Italian journalist Beppe Severgnini presented a documentary on Nov.4 and gave Italians and Americans an overview and a prediction of the presidential election of 2012.

Portland 2 Portland – A Political Train Journey Across America, is the result of the journalist’s experience of his traveling across North America to discover people’s opinions, fears, and hopes just four months before the election.

Severgnini’s trip started in Portland, Maine, and ended in Portland, Oregon. He crossed 18 states in 18 days. He travelled with his fellow German journalist Karl Hoffmann, the producers Andrea Salvadore and Soledad Ugolinelli, and Alberto Engeli and Gianni Scimone the two cameramen.

He presented the documentary to the American audience on Nov. 4 at the Cassidy Theater in Chicago with the collaboration of the Italian Consulate and the Italian Institute of Culture.

“This is a very special evening, it’s a joy and a real privilege to be here and show you this unusual mix of reporting public affairs, politics, and fiction,” Severgnini said. “It’s a train journey and this train contains narrative.”

The documentary was presented in Chicago just 36 hours before the presidential elections.

Severgnini said the documentary was long but pretty intensive. He would not explicitly answer the question about who he though was the winner of the election, but gave an implicit response through the images of his documentary.

The trip represented also a challenge for the group because of the physical stress that it involved. Also, Severgnini was surprised to discover that American trains are not so much different from Italian trains, in terms of space, delays, and people who run them.

The trip was also a great journalism experience for Severgnini because it gave him the opportunity to see, touch, and feel all the emotions of the people he met.

“If you wake up at four in the morning in North Montana and you decide that it’s exciting to be there, you want to see what’s happening; otherwise is too easy, you are just a columnist or a writer,” he said.

Severgnini described the preparation of the documentary as expensive and sometimes difficult.

“Amtrak literally drove me crazy,” he said. “We just asked for the permission to film and they said no.”
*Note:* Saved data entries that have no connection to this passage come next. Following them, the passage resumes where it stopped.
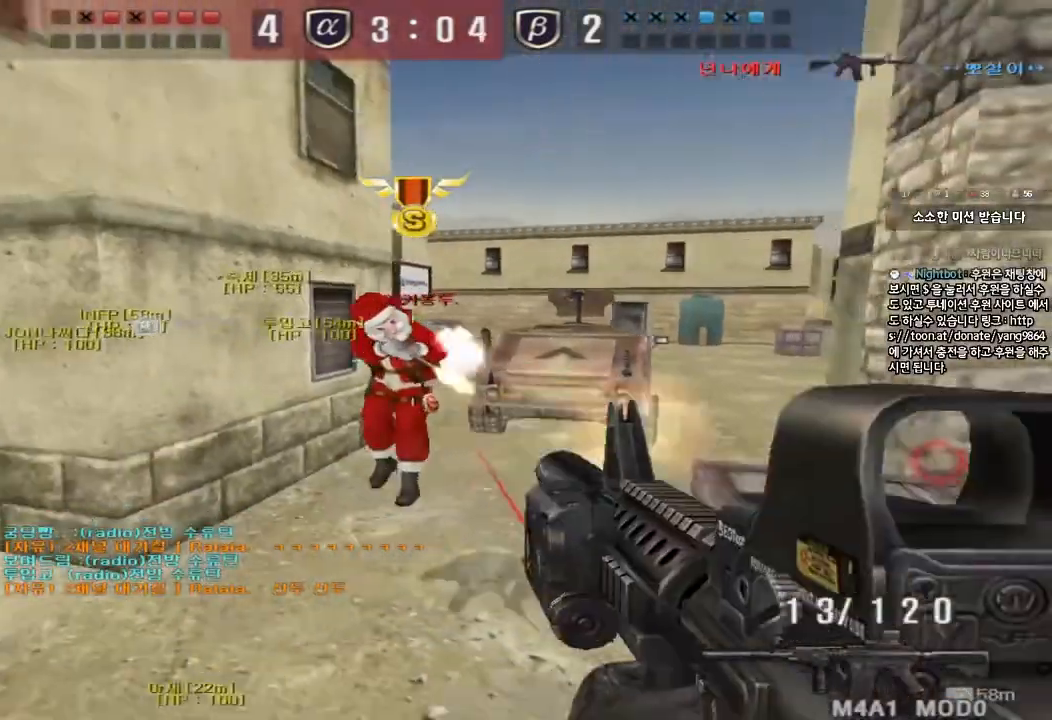
Gameplay with keyboard; each line is a JSON object with the keys held at the frame after it. "events" lists presses ("down") and releases ("up") of "a", "ctrl", "d", "e", "f", "q", "r", "s", "shift", "space", "tab" and "w" between this image and that frame as [ms after this image, input, new state], when the widget could be followed in between. No other keys are recorded. Mouse input is not recorded.
{"keys": ["ctrl"], "events": [[33, "ctrl", "up"], [67, "a", "up"], [100, "d", "down"], [350, "ctrl", "down"], [367, "d", "up"], [383, "s", "up"], [383, "space", "down"], [483, "space", "up"]]}
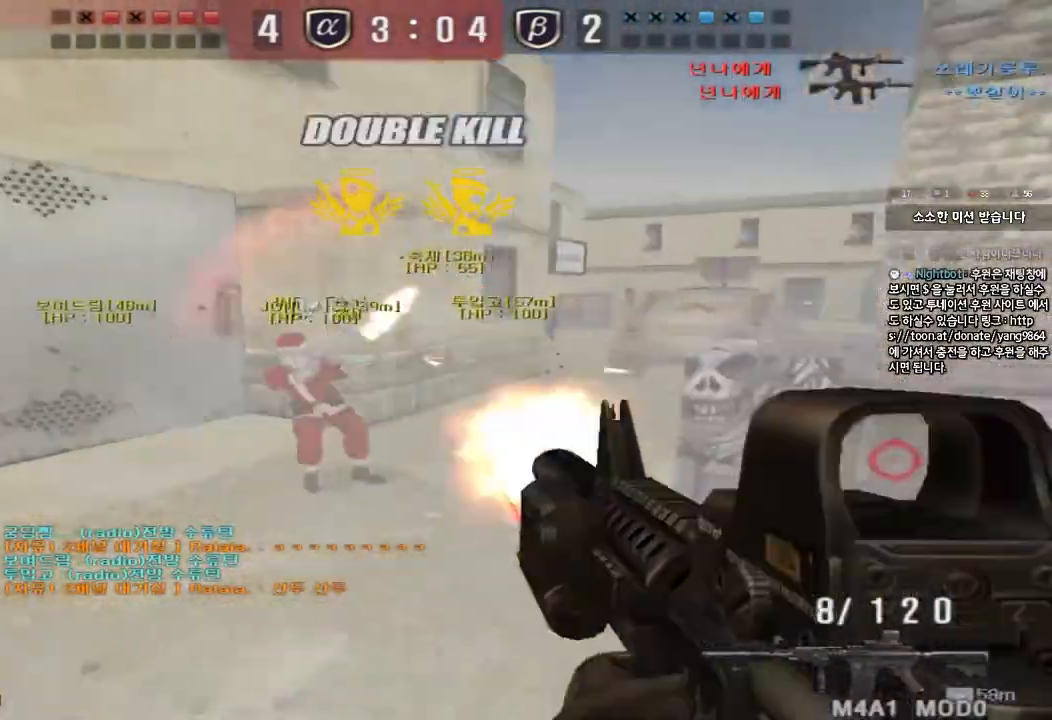
{"keys": ["d", "w"], "events": [[17, "d", "down"], [17, "w", "down"], [67, "ctrl", "up"], [150, "ctrl", "down"], [267, "ctrl", "up"], [300, "w", "up"], [317, "w", "down"]]}
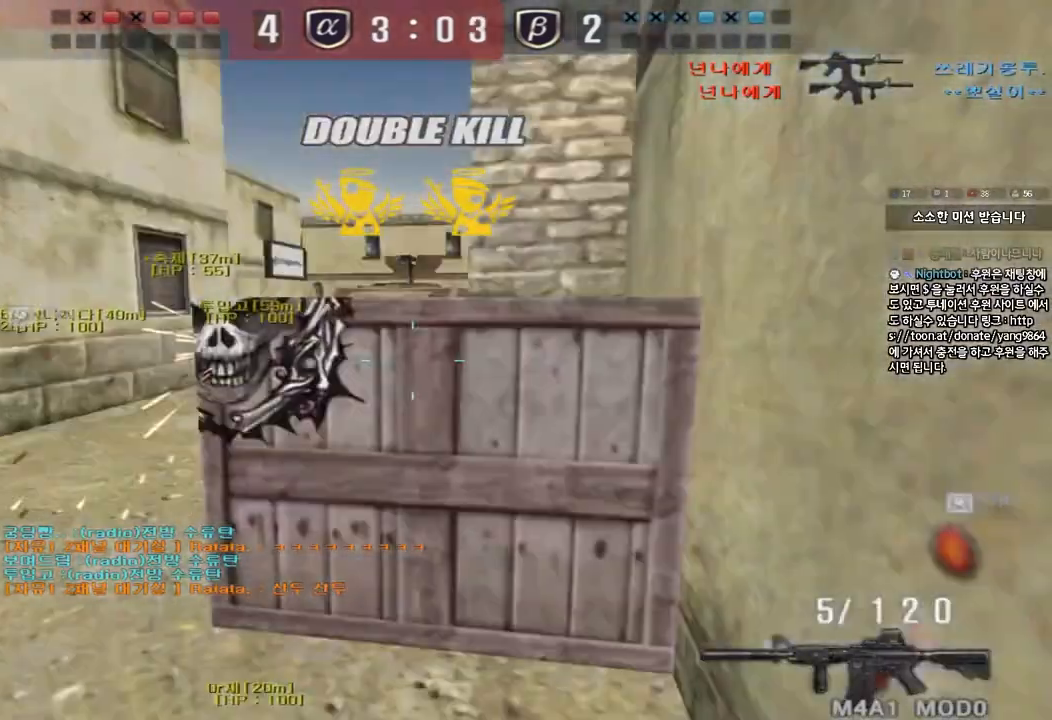
{"keys": ["shift", "space"], "events": [[133, "d", "up"], [200, "a", "down"], [400, "shift", "down"], [400, "w", "up"], [433, "a", "up"], [450, "space", "down"]]}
The U.S. train company said they could not give them the permission because they could not send somebody from their team to be with them and control that everything was fine. Severgnini had to find a way to make them to collaborate and give him the permission.

He told Amtrak heads that the project would have involved many countries and it would have used with with many media outlets.

“I must have added the magic words. I said: Look, I am talking to an American company and we are offering visibility with zero costs,” Severgnini said. “I am really surprised. This is the first time that I see Americans turning this way in front of a business opportunity.”

After Amtrak said yes, the group did not have any more problem in filming and producing the documentary. The company became very collaborative and nice to them. Also, when they asked permissions to film passengers, everybody was very happy and gave its own contribution.

“Everybody wanted to be there and to be part of it,” said cameraman Scimone.

Severgnini did not unveil the name of the winner of the presidential elections after the projection, but he made his opinion clear through the images of the documentary.